Friedrich Rückert [1788-1866] was born near Coburg, Germany,
and became a distinguished linguist and poet. He was Professor of Oriental
Languages at Erlangen and then in Berlin, retiring in
1848. He wrote a Persian grammar and provided many translations
from Eastern literature which became standard German texts. However,
it was the book of his own love lyrics, Liebesfrühling [1823], which provided him with a far
wider audience and a lasting reputation; among other composers Schubert set
four of these poems, Schumann twenty?one and Richard Strauss six. In the
summer of 1901, by which time he had finished his Fourth Symphony, Mahler
decided to set some of Rückert’s poems. Like Berlioz Nuits d’été they were originally composed
with piano accompaniment, he orchestrated five of them and they were first
performed as a group in Vienna
in 1905.  

The first song Blicke mir nicht in die Lieder! seems
to look forward to the great symphonic poem Das Lied von der Erde with its restless, surging energy as the
poet asks that his beloved should not look at his work in progress, like the
bees one should wait for the completed honeycomb.  This is followed by the serene
Ich atmet’ einen linden Duft as the poet
rhapsodises on the perfume from a branch of a lime tree placed in his room.

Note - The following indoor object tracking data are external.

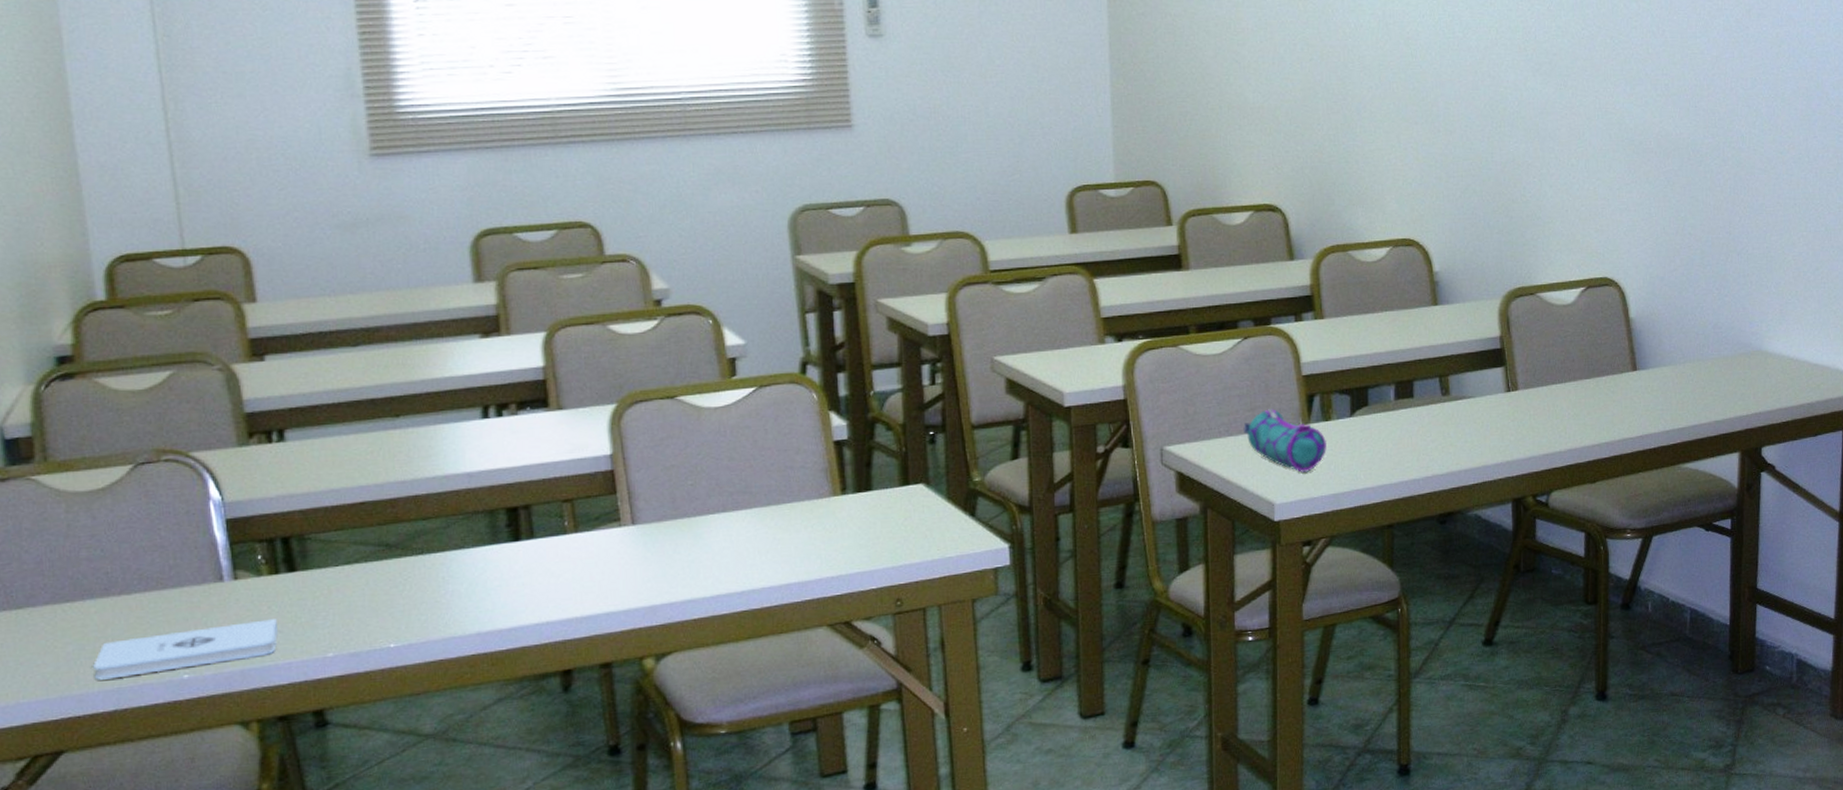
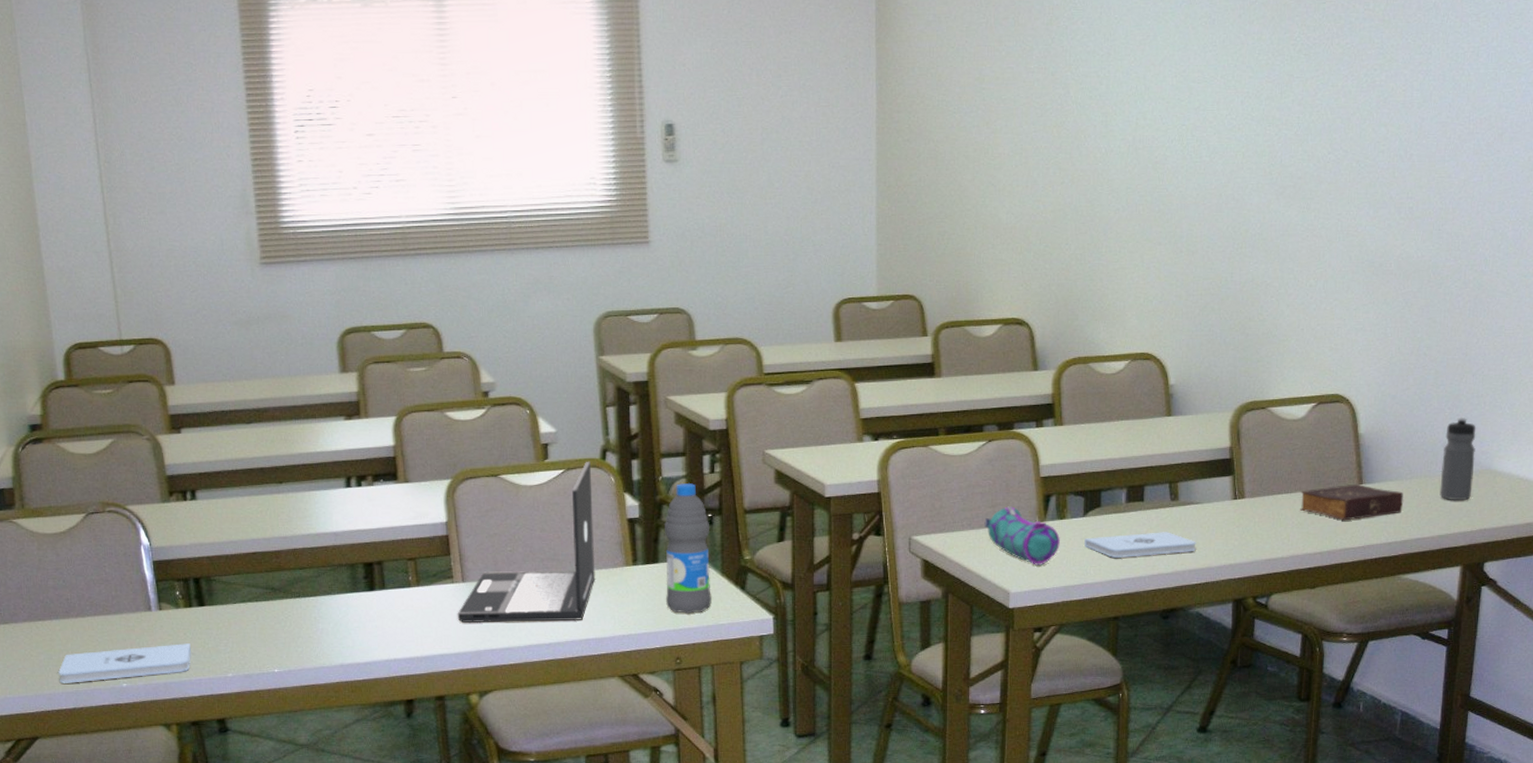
laptop: none [626,377,797,574] -> present [457,462,596,624]
water bottle: none [878,397,936,547] -> present [665,483,712,614]
notepad: none [1353,429,1471,460] -> present [1084,532,1196,558]
book: none [1575,370,1678,410] -> present [1300,483,1403,521]
water bottle: none [1713,297,1746,384] -> present [1439,417,1476,501]

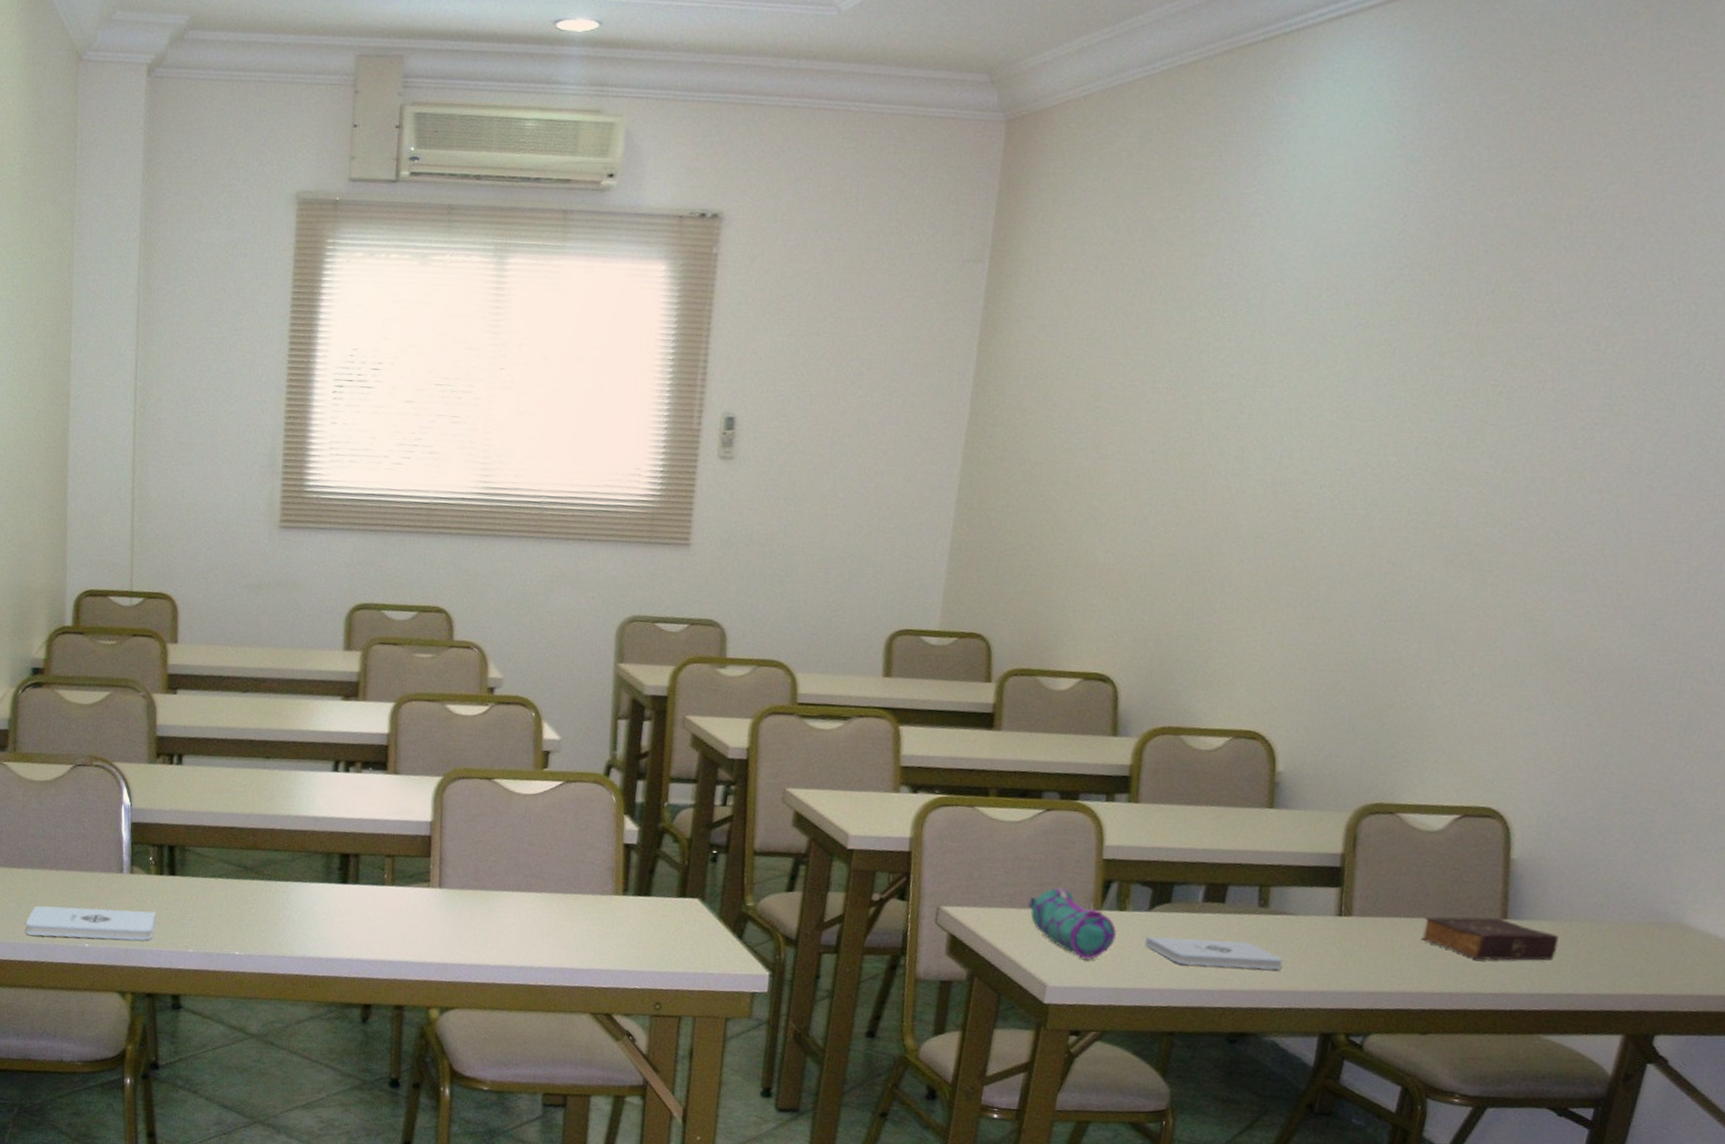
laptop: present [457,462,596,624] -> none [428,776,593,947]
water bottle: present [665,483,712,614] -> none [653,813,713,957]
water bottle: present [1439,417,1476,501] -> none [1607,854,1669,957]

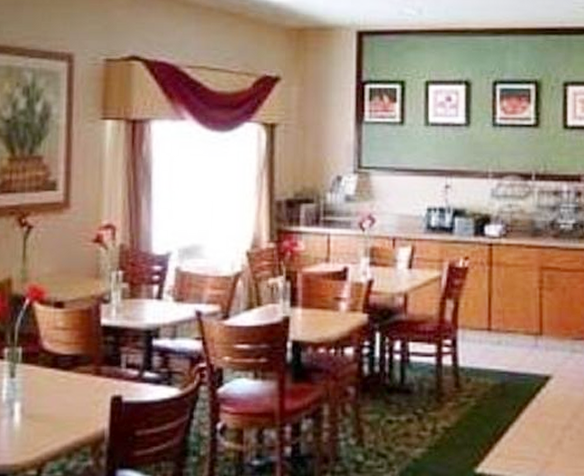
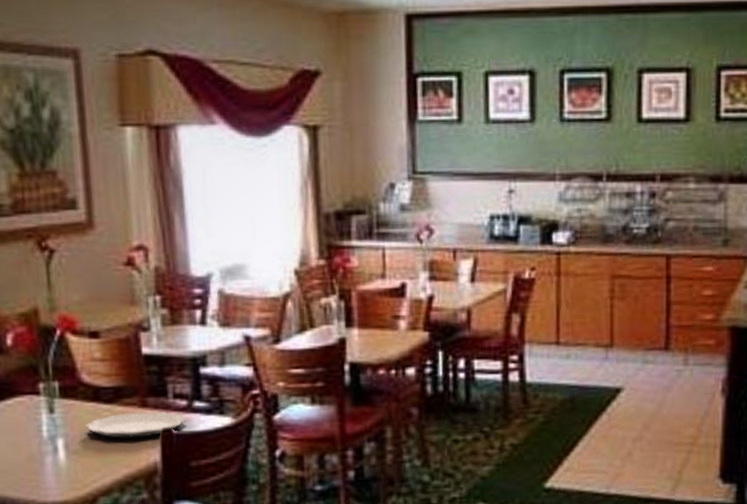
plate: none [42,380,135,405] -> present [85,411,186,439]

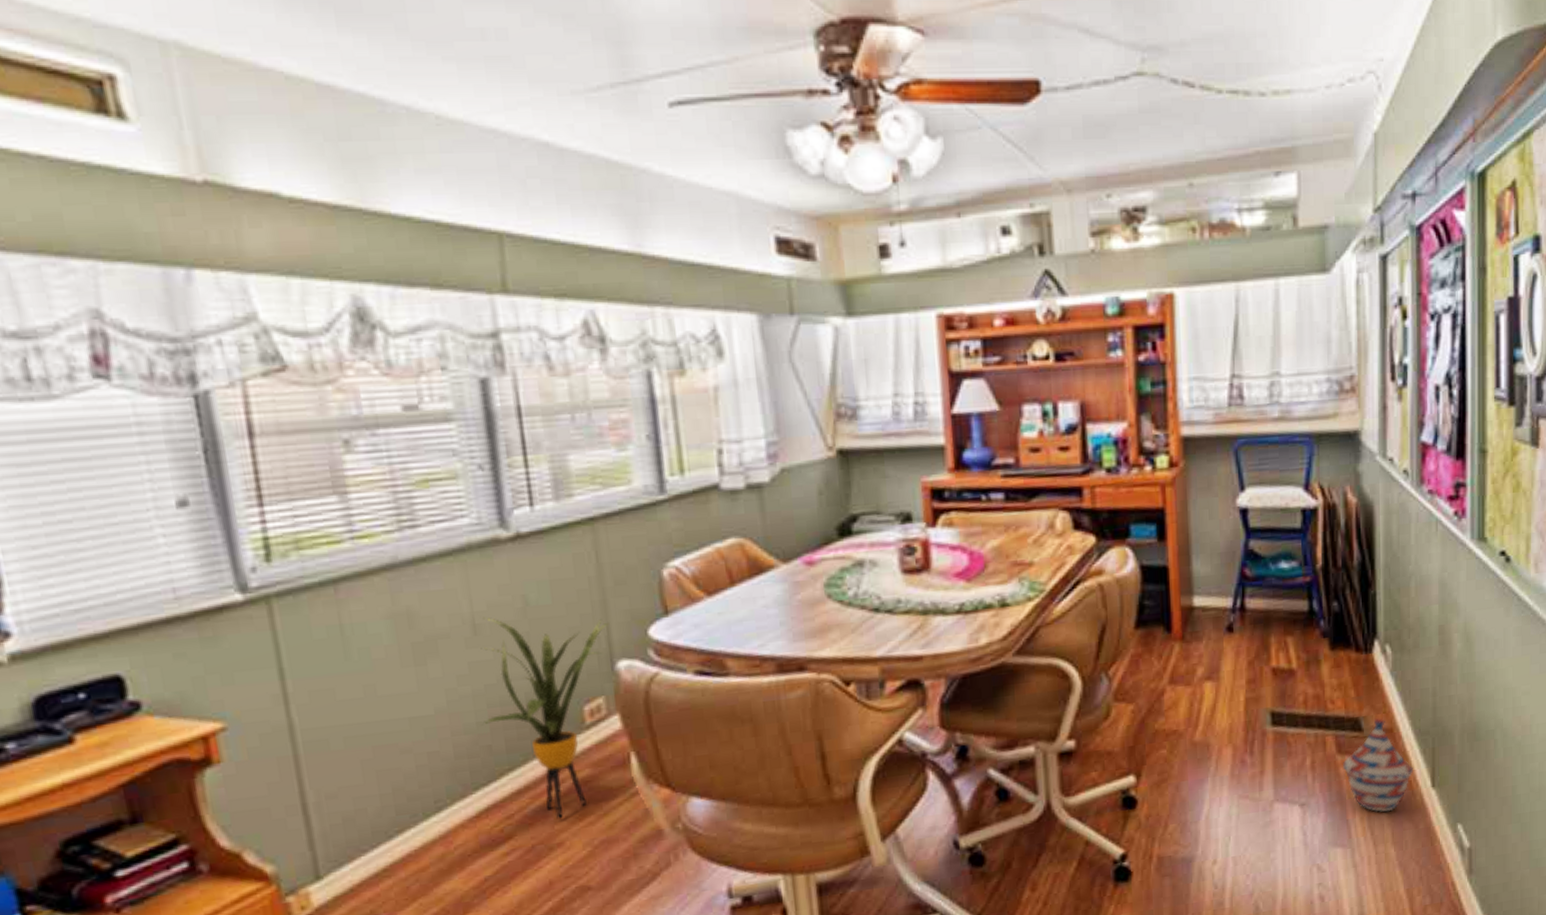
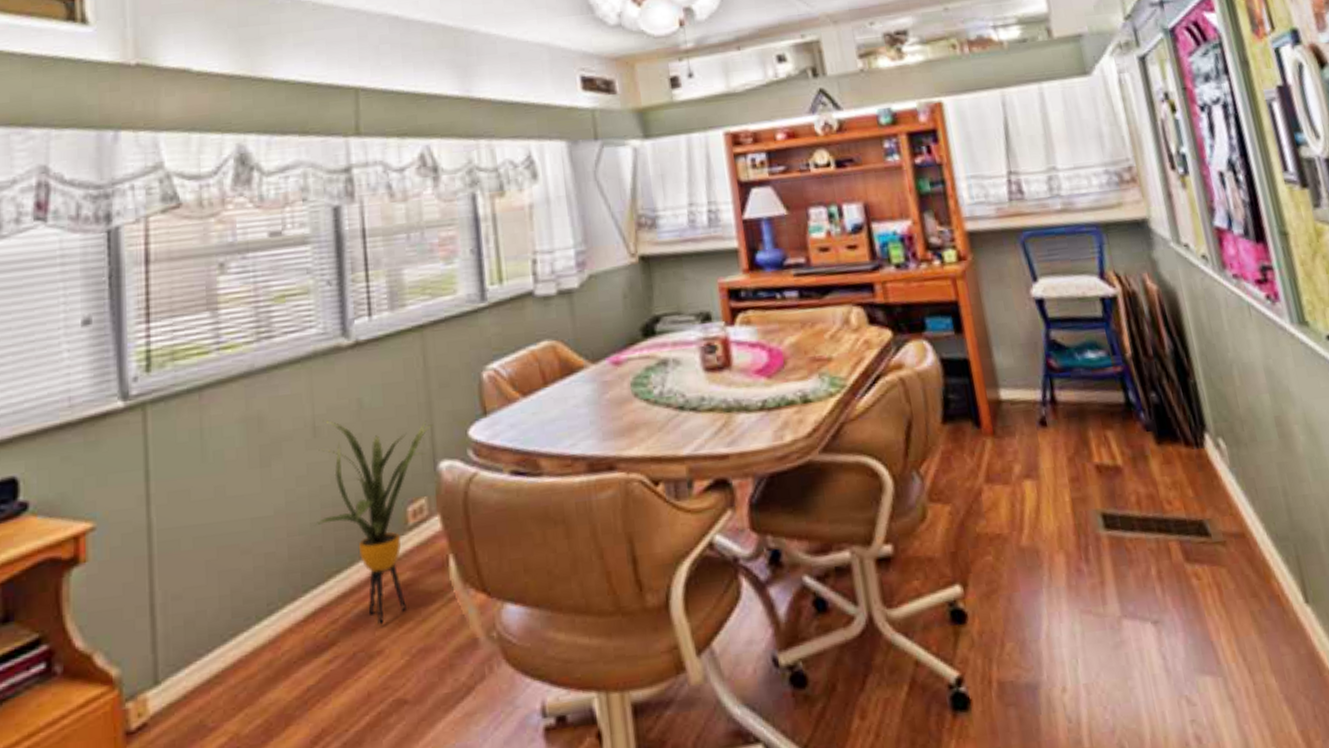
woven basket: present [1343,718,1413,813] -> none [1194,521,1279,633]

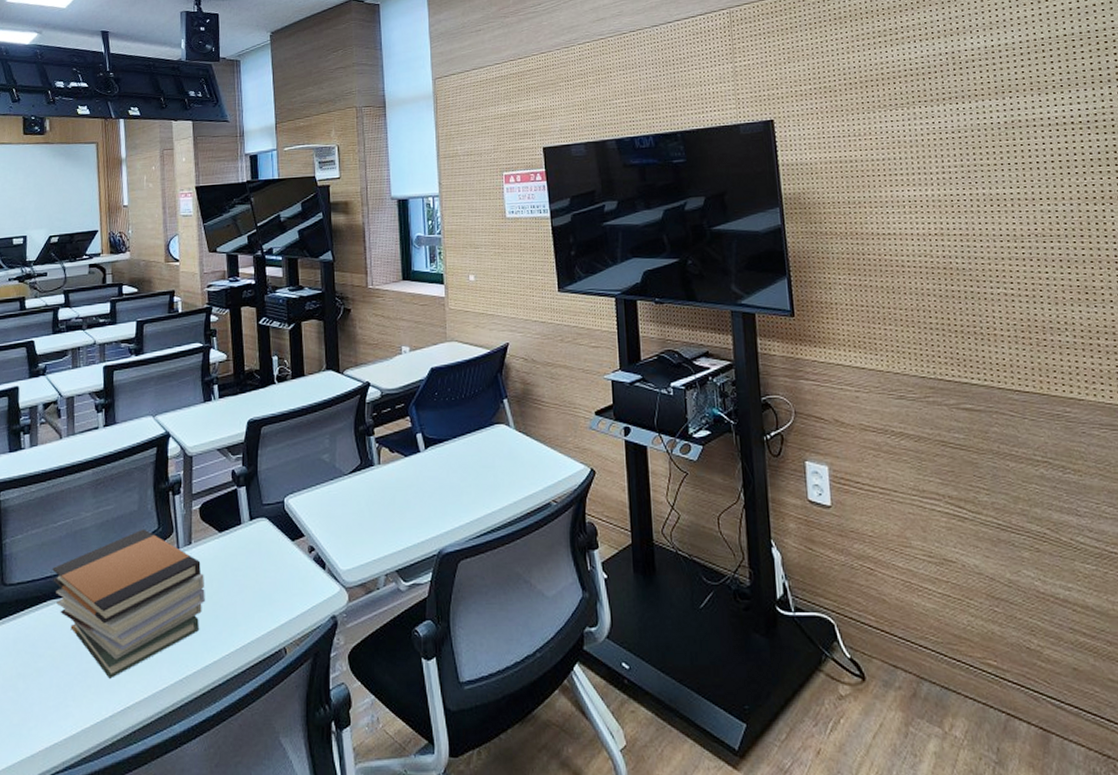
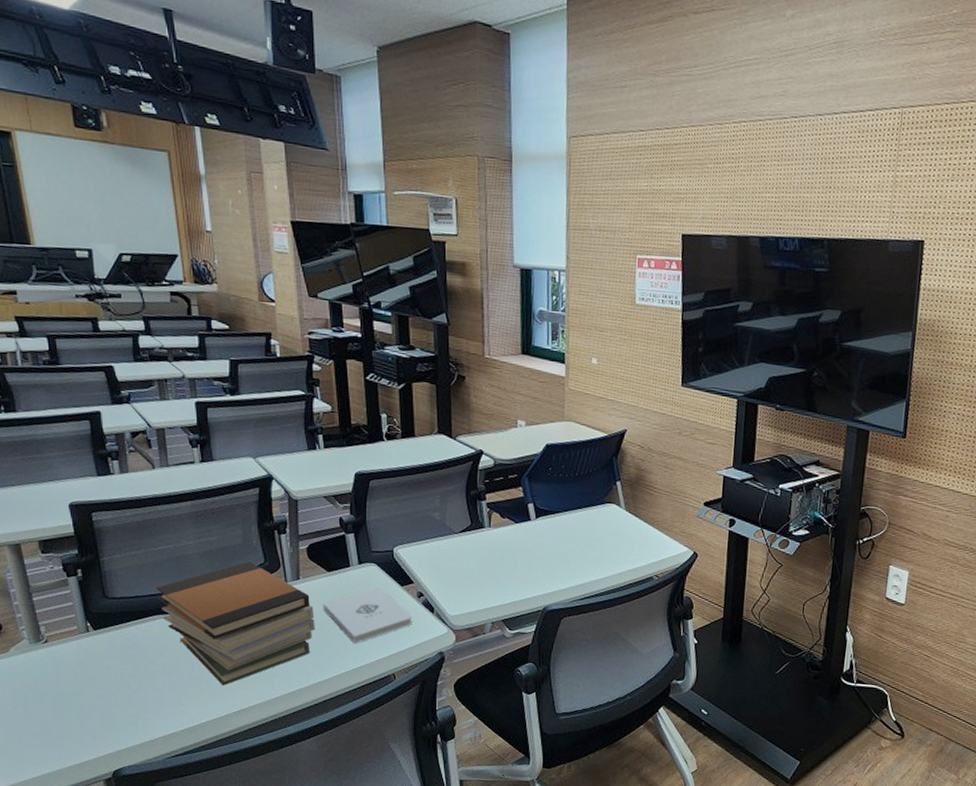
notepad: none [213,546,304,613] -> present [323,588,412,643]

The
pensive mood remains for Um Mitternacht as Rückert tussles with dark
nocturnal thoughts: Oh Lord, you keep
watch over life and death at midnight.
Mahler dedicated the fourth song,
Liebst du um Schönheit, to his wife, Alma.  She later recounted that she had been playing
a lot of Wagner during her first pregnancy in 1903 and that he wrote this
charming little love song and slipped the manuscript into her score of Die Walküre  but she did not open it for days so he had to
reveal it to her; she was overwhelmed
with joy and (they) played it over twenty times that day!
In the final
song,
Ich bin der Welt abhanden gekommen, the poet tells how
he has abandoned the world in order to find solace in solitude and song; Mahler
creates a magical rhapsody akin to his symphonies.